A dopable bioink for augmented tissue engineering in craniofacial reconstruction: innovative pipeline for drug design and selective delivery through functionalized polymeric nanoparticles

This project aims to address the challenges of craniofacial bone reconstruction, particularly in pediatric patients, by developing an innovative biohybrid material with tunable rheological properties, serving as a sealing agent and defect filler. Craniectomy/craniotomy procedures often leave bone defects that require cranioplasty to protect the underlying dura mater and the brain from physical insults. The study plans to create a bioink using a combination of collagen-based hydrogels and polymeric nanoparticles that can deliver bioactive molecules. Multiomic profiling of the bone defect environment will be used to identify druggable targets and guide drug design, leading to patient-tailored bone regeneration and reduced complications. The properties of craniofacial implants depend on biomaterials and their biomimetic features.
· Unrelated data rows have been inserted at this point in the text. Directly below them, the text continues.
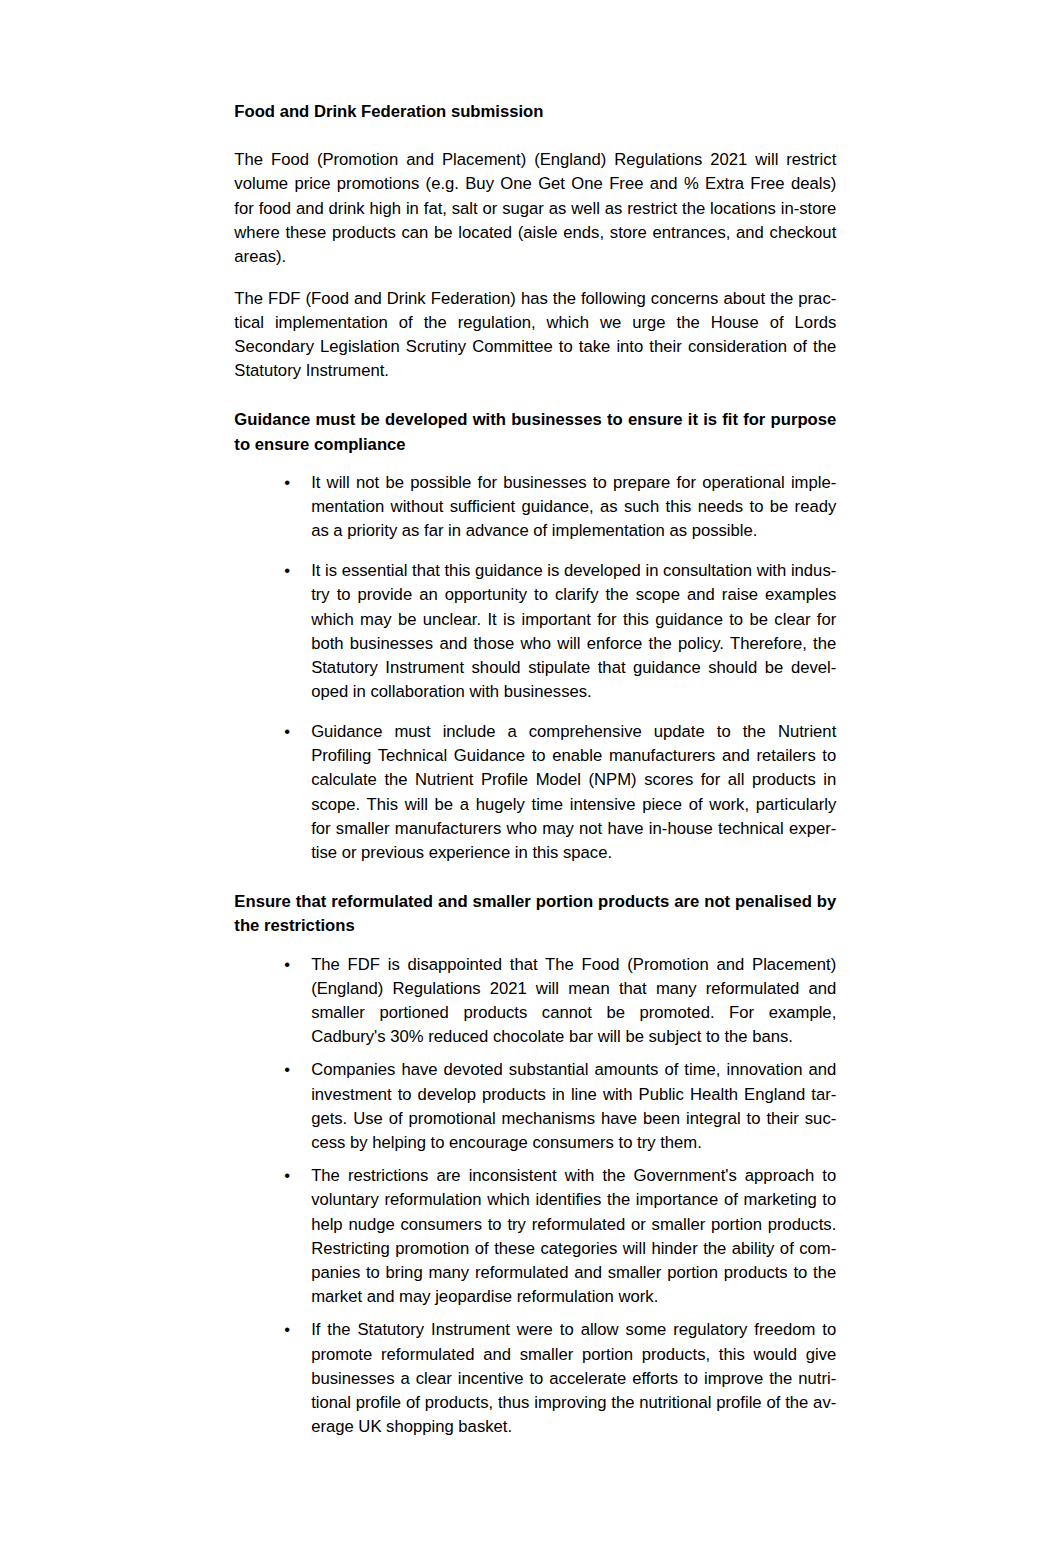Food and Drink Federation submission
The Food (Promotion and Placement) (England) Regulations 2021 will restrict volume price promotions (e.g. Buy One Get One Free and % Extra Free deals) for food and drink high in fat, salt or sugar as well as restrict the locations in-store where these products can be located (aisle ends, store entrances, and checkout areas).
The FDF (Food and Drink Federation) has the following concerns about the practical implementation of the regulation, which we urge the House of Lords Secondary Legislation Scrutiny Committee to take into their consideration of the Statutory Instrument.
Guidance must be developed with businesses to ensure it is fit for purpose to ensure compliance
It will not be possible for businesses to prepare for operational implementation without sufficient guidance, as such this needs to be ready as a priority as far in advance of implementation as possible.
It is essential that this guidance is developed in consultation with industry to provide an opportunity to clarify the scope and raise examples which may be unclear. It is important for this guidance to be clear for both businesses and those who will enforce the policy. Therefore, the Statutory Instrument should stipulate that guidance should be developed in collaboration with businesses.
Guidance must include a comprehensive update to the Nutrient Profiling Technical Guidance to enable manufacturers and retailers to calculate the Nutrient Profile Model (NPM) scores for all products in scope. This will be a hugely time intensive piece of work, particularly for smaller manufacturers who may not have in-house technical expertise or previous experience in this space.
Ensure that reformulated and smaller portion products are not penalised by the restrictions
The FDF is disappointed that The Food (Promotion and Placement) (England) Regulations 2021 will mean that many reformulated and smaller portioned products cannot be promoted. For example, Cadbury's 30% reduced chocolate bar will be subject to the bans.
Companies have devoted substantial amounts of time, innovation and investment to develop products in line with Public Health England targets. Use of promotional mechanisms have been integral to their success by helping to encourage consumers to try them.
The restrictions are inconsistent with the Government's approach to voluntary reformulation which identifies the importance of marketing to help nudge consumers to try reformulated or smaller portion products. Restricting promotion of these categories will hinder the ability of companies to bring many reformulated and smaller portion products to the market and may jeopardise reformulation work.
If the Statutory Instrument were to allow some regulatory freedom to promote reformulated and smaller portion products, this would give businesses a clear incentive to accelerate efforts to improve the nutritional profile of products, thus improving the nutritional profile of the average UK shopping basket.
A personalized rheological and bio-inspired implant design could address these challenges. In this context, hydrogel-based bioinks endowed with bioactive molecule releases may be exploited stabilize bone implants, adapting to diverse and complex defect areas, impede implant site infections, and promote functional bone healing. The specific aims of the project include the assembly of a mouldable biosynthetic collagen-based polymer matrix with functionalized nanoparticles for drug delivery. This system will target osteogenic niche modulation and reduce infection risk. High-throughput profiling of patients' samples will identify targets for the bioactive compounds to be released by the bioink. In vitro validation will involve co-culture systems to assess uptake, release dynamics, biocompatibility, immunogenicity, and therapeutic effects. The final goal will be to develop a pre-prototype tissue engineering biocomposite for craniofacial bone reconstruction.